Here’s a thing I wrote in 2016, and despite a lot of shitty events globally and incredibly dark mental/emotional states personally, pretty much sums up my year. Happy New Year, y’all. Here’s to 2017.
Once upon a time I built a house, made of wood and wool, and within that house I built a couch, a small couch, just the length of myself from tip to toe (a happy accident) and on a dark and stormy night (strange shadowdance of branches through the window at every lightning flash) I lay upon it.
Memory of other nights: streetlight shining in through slats of white plastic blinds, the wax and wane of headlights across dark shadowed walls. Blinking electric clocks, surreptitious screen shine of lover or husband checking their phone, sirens, low throb of bass from a neighbor or passing car, the click of a lighter on the front porch, soft woosh of the refrigerator door opening and closing. Green of money, not moss.
Loneliness like a hole in the world.
From the tiny couch I can hear, just on the other side of the wall, the steady dripdripdripdripdrip of water from the edge of the porch awning and small cascades and waterfalls coming down the trees. Rain on the metal roof is a staccato thunder echoing through the small space. A comforting loudness. Water is life.
This place I’ve found: silverglow through the skylight on full moon nights, fir branches reaching through the open window to rest on my cheek as I sleep, the soft crunch of deer hooves on the leaves, the hoot and call of owl and coyote all night.

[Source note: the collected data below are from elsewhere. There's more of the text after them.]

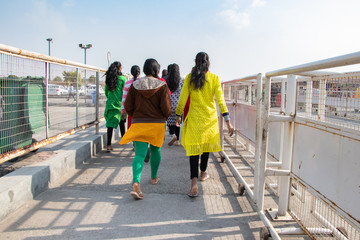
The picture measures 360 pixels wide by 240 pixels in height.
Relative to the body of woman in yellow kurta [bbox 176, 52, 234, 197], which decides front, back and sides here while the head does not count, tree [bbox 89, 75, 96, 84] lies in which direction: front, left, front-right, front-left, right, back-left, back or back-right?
front-left

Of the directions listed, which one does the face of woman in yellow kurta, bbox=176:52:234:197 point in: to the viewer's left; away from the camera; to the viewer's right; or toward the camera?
away from the camera

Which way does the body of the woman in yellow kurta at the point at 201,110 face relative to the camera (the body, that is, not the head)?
away from the camera

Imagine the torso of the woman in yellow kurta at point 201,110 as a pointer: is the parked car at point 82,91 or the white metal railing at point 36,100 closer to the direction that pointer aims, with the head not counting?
the parked car

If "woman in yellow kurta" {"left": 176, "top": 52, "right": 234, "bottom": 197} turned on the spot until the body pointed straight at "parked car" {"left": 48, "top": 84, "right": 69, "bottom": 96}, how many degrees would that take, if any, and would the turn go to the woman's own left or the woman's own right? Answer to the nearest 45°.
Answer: approximately 90° to the woman's own left

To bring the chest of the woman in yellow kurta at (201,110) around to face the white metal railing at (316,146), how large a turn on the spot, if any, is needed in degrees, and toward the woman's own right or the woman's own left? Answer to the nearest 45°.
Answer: approximately 135° to the woman's own right

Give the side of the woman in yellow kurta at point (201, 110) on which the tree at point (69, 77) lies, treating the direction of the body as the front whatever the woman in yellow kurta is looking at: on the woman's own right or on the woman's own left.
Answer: on the woman's own left

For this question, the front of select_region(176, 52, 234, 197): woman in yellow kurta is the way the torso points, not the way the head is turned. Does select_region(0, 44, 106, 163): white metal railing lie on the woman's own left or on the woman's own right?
on the woman's own left
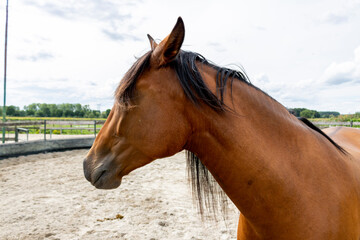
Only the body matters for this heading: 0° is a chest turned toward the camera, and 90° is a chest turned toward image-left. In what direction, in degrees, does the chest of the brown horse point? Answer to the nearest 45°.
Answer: approximately 90°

Loneliness still but loneliness of an animal wanting to be touched, the longing of an alive thing that found life like a gift already unwrapped and given freely.
I’ve fallen asleep and a BOOM just overhead has me standing at the window before I know I am awake. The sky is starting to lighten and I can see trunks bend and branches thrash in the wind. I watch the trees and the trees watch me back. They seem to be enjoying themselves in this wild rumpus storm. I stay there for a long time, upright and swaying, one hand to the water-streaked glass, holding my place amongst the dancers in this moment between waking and sleeping, between dark and light, between human and other.
Wet moss green ferns rise reaching toward the shuttered sun shining behind grey clouds, water gone wild in the wind and the weather, awake aware alive alife. There is something here that we cannot feel without attention.
What if: it wasn’t something that had to be thought.
What if: it was only something that had to be felt.
What if: it wasn’t something that had to be decided.
What if: it was only something that had to be breathed.
I wake again at midmorning to a house gone green with tree-washed sunlight. Like being underwater. Outside the forest has stopped thrashing and dances gently. Golden leaves fall like snow. I hold my hand up to my face and watch the shadows play across my skin. There is a presence here with me that never leaves. Loneliness is a lack of seeing. Despair is a small grey room. The wild rumpus goes on with or without us.
The dancers reach out their hands (webs of moss between their fingers). Will you reach back?